PROBLEM DETAILS. Identify all lines in the data containing the string "model". Copy them out.

Collected data:
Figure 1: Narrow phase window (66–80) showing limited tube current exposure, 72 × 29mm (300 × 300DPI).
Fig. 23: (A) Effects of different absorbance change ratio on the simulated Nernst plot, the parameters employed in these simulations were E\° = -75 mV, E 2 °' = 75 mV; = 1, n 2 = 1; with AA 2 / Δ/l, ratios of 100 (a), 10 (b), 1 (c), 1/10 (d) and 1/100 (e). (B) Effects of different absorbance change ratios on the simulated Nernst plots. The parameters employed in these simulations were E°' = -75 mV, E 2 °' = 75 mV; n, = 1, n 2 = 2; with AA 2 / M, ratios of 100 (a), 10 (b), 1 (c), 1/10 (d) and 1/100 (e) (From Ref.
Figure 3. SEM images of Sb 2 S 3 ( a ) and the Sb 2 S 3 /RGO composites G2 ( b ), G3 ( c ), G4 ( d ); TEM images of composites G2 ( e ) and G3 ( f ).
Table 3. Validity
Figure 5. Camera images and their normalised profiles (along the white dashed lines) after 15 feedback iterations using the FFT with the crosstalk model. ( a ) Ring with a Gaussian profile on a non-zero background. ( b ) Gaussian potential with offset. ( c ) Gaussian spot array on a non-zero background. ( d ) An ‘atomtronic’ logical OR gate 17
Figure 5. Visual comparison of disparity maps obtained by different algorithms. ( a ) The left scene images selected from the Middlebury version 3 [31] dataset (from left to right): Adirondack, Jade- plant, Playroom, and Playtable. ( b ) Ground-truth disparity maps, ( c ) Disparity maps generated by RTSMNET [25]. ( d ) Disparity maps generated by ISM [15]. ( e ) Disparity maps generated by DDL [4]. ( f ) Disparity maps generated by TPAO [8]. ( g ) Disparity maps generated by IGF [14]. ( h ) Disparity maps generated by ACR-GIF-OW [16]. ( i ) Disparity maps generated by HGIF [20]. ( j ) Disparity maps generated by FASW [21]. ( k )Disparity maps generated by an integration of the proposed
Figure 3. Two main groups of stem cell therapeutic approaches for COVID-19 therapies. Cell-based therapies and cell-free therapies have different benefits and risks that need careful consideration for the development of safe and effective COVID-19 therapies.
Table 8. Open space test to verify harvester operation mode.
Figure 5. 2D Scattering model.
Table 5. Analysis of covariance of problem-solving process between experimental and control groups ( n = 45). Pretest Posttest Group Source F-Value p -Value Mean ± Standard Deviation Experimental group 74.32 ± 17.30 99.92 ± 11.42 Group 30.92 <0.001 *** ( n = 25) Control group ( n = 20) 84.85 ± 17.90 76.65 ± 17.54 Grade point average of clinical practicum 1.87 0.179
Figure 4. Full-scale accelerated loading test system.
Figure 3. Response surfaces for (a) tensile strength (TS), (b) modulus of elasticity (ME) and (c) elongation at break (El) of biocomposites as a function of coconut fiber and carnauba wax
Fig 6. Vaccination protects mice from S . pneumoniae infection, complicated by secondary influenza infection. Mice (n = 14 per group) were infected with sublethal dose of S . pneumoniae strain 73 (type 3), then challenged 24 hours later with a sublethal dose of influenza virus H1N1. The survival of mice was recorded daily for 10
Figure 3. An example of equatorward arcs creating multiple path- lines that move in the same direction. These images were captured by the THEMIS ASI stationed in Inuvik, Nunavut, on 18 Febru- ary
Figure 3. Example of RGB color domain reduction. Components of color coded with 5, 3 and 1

TASK RESULT.
Figure 5. Camera images and their normalised profiles (along the white dashed lines) after 15 feedback iterations using the FFT with the crosstalk model. ( a ) Ring with a Gaussian profile on a non-zero background. ( b ) Gaussian potential with offset. ( c ) Gaussian spot array on a non-zero background. ( d ) An ‘atomtronic’ logical OR gate 17
Figure 5. 2D Scattering model.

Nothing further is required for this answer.